Chasing the truly affluent consumer may just be an advertiser's biggest challenge. Truth is, it's very difficult to reach them by traditional means. For one thing, there is very little reliable research on the ultra wealthy -- those whose incomes and net worth fall within the top five percent of the total population. These people don't fill out surveys.
Ron Kurtz, co-founder and director of The American Affluence Research Center in Pinecrest, Fla., defines the "truly affluent" consumer as having an annual income in excess of $200,000, and a net worth of at least $3 million. About two percent of U.S. households, slightly over 2 million, meet the criteria.
Kurtz continued, "Their numbers are very small, and nobody really has a vested interest in publishing the survey data."
What makes reaching this market segment truly difficult is the fact that its members simply don't act like the rest of us do. They don't watch a lot of television, don't spend a huge amount of time online and don't read the same publications. So, how does an astute marketer deliver a message to the elite of the elite? As it turns out, branding is pretty important. Research conducted by Unity Marketing, Inc. in Stevens, Pa., concluded that the purchasing decisions of "the affluent" were most influenced by the brand and reputation of the product (82 percent), followed closely by the brand and reputation of the retailer (79 percent).
"This super-affluent market tends to be comprised of people in the information field, or perhaps corporate executives. These are people who are able to deal with vast amounts of information, so they are very well-informed," said Pam Danziger, Unity's president.
They may be well-informed, but they're not necessarily getting that information from advertising. Ads don't appear to play a major role in influencing purchase decisions of the wealthiest segment of consumers, at least not directly. Only 44 percent of those studied in the United Marketing survey said that "they were influenced by Internet advertising." Traditional advertising delivery mechanisms fared even worse: newspaper (31 percent), television (28 percent), and magazine (24 percent).
"Word of mouth works with the wealthy. They tend to take recommendations from friends and colleagues very seriously," Danziger also said.

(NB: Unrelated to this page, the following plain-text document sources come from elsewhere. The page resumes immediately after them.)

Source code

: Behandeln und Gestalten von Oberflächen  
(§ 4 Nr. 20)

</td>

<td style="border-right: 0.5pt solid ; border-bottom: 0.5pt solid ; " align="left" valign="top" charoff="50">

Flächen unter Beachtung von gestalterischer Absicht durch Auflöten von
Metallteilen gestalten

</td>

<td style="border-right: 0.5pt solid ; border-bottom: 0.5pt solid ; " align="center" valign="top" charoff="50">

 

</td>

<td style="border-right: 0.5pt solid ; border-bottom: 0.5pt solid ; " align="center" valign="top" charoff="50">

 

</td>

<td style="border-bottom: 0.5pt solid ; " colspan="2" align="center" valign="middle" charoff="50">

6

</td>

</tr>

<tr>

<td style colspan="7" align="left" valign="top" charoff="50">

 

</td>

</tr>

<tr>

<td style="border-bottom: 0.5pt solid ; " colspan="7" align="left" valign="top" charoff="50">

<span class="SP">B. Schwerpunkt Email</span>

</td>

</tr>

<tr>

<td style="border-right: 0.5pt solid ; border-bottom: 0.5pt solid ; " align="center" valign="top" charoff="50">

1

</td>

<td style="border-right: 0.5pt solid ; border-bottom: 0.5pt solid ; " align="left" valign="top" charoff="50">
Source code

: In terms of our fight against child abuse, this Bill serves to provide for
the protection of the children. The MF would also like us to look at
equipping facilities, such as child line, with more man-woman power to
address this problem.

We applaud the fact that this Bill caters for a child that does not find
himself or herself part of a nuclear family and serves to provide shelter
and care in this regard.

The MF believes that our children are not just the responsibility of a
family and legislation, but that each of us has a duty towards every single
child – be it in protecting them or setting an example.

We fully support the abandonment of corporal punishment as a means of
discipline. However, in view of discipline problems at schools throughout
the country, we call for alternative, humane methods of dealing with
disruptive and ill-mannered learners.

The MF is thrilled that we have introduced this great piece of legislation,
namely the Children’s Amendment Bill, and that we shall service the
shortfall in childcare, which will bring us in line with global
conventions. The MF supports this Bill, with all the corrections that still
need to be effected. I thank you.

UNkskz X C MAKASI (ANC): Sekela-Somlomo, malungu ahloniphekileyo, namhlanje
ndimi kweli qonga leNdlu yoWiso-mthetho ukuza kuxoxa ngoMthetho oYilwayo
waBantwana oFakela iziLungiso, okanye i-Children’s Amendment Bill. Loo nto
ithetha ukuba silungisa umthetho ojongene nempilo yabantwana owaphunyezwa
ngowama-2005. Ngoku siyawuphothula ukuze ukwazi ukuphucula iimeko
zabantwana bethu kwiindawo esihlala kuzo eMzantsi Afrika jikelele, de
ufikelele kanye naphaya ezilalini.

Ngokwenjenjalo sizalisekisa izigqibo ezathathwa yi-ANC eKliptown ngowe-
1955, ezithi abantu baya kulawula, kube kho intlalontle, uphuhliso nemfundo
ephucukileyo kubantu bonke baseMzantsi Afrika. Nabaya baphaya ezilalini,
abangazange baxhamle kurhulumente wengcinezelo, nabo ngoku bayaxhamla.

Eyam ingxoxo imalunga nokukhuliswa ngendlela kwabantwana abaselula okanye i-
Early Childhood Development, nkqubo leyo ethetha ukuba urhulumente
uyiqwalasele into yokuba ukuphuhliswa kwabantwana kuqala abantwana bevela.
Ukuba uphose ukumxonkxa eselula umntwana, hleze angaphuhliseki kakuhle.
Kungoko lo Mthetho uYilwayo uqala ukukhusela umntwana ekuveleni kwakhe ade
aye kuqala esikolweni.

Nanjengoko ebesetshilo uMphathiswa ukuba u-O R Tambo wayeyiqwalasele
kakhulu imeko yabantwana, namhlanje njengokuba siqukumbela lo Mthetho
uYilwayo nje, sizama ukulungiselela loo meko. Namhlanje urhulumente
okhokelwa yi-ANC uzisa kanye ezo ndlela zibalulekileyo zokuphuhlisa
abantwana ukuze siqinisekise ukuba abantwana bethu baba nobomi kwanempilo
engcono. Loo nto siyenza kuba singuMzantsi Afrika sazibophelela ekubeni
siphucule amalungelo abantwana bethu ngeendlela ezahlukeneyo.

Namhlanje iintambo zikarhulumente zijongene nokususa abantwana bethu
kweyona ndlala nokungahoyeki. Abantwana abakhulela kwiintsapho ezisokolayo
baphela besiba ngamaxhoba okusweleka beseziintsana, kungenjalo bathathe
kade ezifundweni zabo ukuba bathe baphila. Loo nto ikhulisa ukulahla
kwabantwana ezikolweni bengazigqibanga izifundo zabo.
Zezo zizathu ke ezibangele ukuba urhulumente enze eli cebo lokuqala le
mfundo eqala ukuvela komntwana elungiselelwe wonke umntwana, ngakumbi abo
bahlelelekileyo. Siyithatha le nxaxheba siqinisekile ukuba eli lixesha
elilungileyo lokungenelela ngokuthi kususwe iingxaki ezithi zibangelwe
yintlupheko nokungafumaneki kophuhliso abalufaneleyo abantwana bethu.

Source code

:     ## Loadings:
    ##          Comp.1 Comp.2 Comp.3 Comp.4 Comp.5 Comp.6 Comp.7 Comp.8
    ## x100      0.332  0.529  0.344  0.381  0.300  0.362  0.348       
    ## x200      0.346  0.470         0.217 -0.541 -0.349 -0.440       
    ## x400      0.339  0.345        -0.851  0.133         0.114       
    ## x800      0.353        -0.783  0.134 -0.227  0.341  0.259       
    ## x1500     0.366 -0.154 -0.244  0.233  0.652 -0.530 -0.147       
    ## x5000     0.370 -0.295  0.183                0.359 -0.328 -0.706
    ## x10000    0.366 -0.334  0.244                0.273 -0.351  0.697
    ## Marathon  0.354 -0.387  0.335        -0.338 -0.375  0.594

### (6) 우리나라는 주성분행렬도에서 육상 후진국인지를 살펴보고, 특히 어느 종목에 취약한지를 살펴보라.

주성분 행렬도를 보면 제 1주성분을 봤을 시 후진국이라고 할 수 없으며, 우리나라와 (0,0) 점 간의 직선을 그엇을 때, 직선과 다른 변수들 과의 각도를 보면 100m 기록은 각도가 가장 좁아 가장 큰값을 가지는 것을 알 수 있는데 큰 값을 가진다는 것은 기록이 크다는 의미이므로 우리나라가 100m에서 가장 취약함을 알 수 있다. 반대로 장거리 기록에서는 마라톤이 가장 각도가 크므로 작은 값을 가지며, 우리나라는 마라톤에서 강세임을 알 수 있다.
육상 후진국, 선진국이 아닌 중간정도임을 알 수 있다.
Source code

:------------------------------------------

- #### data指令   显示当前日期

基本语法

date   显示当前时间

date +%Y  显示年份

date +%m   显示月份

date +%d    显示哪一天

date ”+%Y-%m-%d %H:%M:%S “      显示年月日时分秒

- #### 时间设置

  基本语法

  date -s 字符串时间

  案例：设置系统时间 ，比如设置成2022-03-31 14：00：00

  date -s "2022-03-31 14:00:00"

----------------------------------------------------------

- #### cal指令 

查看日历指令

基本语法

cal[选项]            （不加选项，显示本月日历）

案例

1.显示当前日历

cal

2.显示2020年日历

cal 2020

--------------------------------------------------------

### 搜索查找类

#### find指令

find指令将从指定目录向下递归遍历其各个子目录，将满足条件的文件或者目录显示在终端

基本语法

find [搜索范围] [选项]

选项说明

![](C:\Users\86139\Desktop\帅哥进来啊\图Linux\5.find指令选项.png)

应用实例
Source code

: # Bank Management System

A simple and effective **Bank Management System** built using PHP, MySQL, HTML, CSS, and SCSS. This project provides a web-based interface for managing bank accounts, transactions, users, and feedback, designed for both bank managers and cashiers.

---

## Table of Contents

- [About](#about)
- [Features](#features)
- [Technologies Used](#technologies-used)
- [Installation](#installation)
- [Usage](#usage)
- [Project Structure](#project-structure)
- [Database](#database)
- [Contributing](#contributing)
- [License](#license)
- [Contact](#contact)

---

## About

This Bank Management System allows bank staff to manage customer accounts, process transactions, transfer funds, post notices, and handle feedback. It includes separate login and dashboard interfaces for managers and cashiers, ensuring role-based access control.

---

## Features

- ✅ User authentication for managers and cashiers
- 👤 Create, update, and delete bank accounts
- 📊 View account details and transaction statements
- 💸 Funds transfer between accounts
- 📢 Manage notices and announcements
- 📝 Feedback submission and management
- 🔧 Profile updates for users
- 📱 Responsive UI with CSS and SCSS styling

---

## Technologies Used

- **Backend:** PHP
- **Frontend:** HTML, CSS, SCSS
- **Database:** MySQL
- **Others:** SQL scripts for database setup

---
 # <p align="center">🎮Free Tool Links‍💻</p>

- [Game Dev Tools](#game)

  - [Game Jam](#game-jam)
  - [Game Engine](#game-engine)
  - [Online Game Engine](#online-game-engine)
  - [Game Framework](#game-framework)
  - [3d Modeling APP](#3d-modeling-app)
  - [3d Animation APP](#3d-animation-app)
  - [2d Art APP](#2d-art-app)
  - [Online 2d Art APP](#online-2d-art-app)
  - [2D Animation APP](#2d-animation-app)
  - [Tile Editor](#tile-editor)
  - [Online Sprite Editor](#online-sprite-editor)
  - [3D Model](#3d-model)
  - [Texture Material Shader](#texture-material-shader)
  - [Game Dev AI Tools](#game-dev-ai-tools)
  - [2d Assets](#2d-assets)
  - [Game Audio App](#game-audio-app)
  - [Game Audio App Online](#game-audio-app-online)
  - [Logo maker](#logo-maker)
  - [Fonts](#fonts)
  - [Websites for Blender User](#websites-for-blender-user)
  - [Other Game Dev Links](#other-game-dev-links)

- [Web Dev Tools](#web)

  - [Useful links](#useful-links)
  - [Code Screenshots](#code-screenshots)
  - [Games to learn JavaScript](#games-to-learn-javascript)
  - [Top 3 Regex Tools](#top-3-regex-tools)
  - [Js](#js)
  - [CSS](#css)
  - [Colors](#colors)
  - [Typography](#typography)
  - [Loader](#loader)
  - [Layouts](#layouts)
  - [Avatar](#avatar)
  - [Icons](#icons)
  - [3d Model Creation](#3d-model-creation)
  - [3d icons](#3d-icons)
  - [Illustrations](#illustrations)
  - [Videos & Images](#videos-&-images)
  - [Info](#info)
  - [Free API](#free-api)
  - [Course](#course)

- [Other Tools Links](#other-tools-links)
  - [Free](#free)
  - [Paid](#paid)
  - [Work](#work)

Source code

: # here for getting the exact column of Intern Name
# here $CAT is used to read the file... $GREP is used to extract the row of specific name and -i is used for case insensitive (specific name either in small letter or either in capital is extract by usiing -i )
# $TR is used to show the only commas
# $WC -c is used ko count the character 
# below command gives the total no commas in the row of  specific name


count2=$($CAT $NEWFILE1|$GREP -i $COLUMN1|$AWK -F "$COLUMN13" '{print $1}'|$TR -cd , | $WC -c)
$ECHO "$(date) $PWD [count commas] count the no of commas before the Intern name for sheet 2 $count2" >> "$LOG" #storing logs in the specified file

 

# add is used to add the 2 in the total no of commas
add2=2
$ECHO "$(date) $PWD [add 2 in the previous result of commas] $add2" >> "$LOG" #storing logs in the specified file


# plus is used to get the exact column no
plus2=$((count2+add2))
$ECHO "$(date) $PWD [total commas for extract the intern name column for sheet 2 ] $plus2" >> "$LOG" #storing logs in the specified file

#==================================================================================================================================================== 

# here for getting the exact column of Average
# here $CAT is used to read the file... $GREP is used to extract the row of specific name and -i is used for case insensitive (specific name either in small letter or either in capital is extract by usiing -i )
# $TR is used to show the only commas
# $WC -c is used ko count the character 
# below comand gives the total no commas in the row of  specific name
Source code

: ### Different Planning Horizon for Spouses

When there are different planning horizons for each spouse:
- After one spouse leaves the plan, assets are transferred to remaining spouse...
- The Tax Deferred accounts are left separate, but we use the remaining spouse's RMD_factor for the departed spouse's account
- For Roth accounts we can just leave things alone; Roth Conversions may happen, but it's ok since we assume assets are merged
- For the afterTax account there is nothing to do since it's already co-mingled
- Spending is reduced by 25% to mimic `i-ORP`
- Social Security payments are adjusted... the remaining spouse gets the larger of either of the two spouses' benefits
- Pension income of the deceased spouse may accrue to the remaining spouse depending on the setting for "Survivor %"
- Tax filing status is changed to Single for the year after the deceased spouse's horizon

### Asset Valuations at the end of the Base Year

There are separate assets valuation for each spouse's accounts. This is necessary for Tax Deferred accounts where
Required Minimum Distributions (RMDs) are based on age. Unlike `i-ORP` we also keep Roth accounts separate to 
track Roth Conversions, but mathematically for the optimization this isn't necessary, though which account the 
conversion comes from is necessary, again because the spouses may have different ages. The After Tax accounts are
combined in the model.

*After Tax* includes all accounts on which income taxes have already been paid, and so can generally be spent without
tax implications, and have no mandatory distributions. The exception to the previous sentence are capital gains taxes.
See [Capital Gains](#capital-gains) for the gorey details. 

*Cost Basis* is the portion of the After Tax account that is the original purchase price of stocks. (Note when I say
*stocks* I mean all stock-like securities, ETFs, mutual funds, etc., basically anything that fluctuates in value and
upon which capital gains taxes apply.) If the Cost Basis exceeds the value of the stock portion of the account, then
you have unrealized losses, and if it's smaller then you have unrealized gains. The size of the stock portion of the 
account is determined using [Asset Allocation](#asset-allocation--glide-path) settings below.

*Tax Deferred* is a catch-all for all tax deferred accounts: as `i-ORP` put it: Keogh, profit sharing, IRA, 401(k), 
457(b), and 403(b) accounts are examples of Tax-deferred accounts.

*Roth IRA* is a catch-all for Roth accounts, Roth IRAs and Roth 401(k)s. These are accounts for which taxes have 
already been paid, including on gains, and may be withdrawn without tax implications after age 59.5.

Direct marketing may provide the most cost-efficient method to reach very high net-worth individuals. That's the primary method Ron Kurtz used to generate business for "The World of ResidenSEA," an ultra-luxury cruise ship that sells onboard condominiums starting at $2 million. "We were really looking at the very top of the pyramid, those with a net worth of $25 million plus. We just could not find any media to reach these people efficiently," Kurtz said.
While upper-crust consumers are not big television watchers, there are a few cable channels that do attract a higher proportion of wealthy viewers. Programmers like CNBC, CNN, E! Entertainment Network, Bravo and the new Fine Living Network draw a larger share of these consumers than do other channels. One budding success story is Fine Living's Monday night program The Genuine Article, which helps educate the nouveau riche on the essence of quality.
"It's all about the hallmark of quality: who makes the best automobile, the best suit. We help people understand what goes into the fine craftsmanship of a luxury product," said Robyn Miller, senior vice president of marketing for Fine Living, the E.W. Scripps cable channel.
Because a fair share of America's wealthy are "new money" individuals with less experience, they seem to appreciate editorial content and programming that might be considered educational in nature. The Robb Report, for example, targets readers with an average income of $1.2 million, and carries ads for elite brands such as Cartier, Bentley and Cessna Citation business jets. "We highlight products and services strictly for affluent people's passions," said William Gibbons, director of marketing at Robb Report.
The key element that convinces wealthy consumers to buy certain products is that of exclusivity. BMW found great interest among high-income buyers for the initial limited production of its 7-Series automobile line. "But when the series gets into general production, and there are 50,000 of them out there, the wealthy lose interest, because the car doesn't say anything about them anymore," Gibbons added.
If advertising alone can't make the consumer connection, look for companies to employ strategic partnerships to leverage brand image. American Express and Four Seasons Hotels might partner, for example, on a dual promotion directed toward wealthy consumers.
The Leading Hotels of the World, Ltd., an upscale lodging group, has combined forces with other luxury travel brands, including Silversea Cruises, Abercrombie & Kent, and Orient-Express Trains & Cruises in a marketing partnership known as "The Luxury Alliance" to promote a variety of lavish travel packages.
One other indirect route into the wealthy consumer's wallet comes courtesy of his or her executive assistant. The higher the wealth factor, the more likely the individual is to rely on others for assistance. "These people depend on their assistant for everything to the point that he or she becomes a part of the family," Gibbons said.
Above all, Kurtz admonishes, "Marketers trying to reach the truly affluent, need to stay on top of their game, and be ready to change tactics on a moment's notice. Other than the fact that the affluent have a lot of discretionary income, there is not a lot of homogeneity within this narrowest of market segments.
"There are segments that are brand loyal, and other segments that only want what's new and trendy and stylish. Unless a company can really keep its products fresh and contemporary, they are in danger of losing this business," Kurtz said.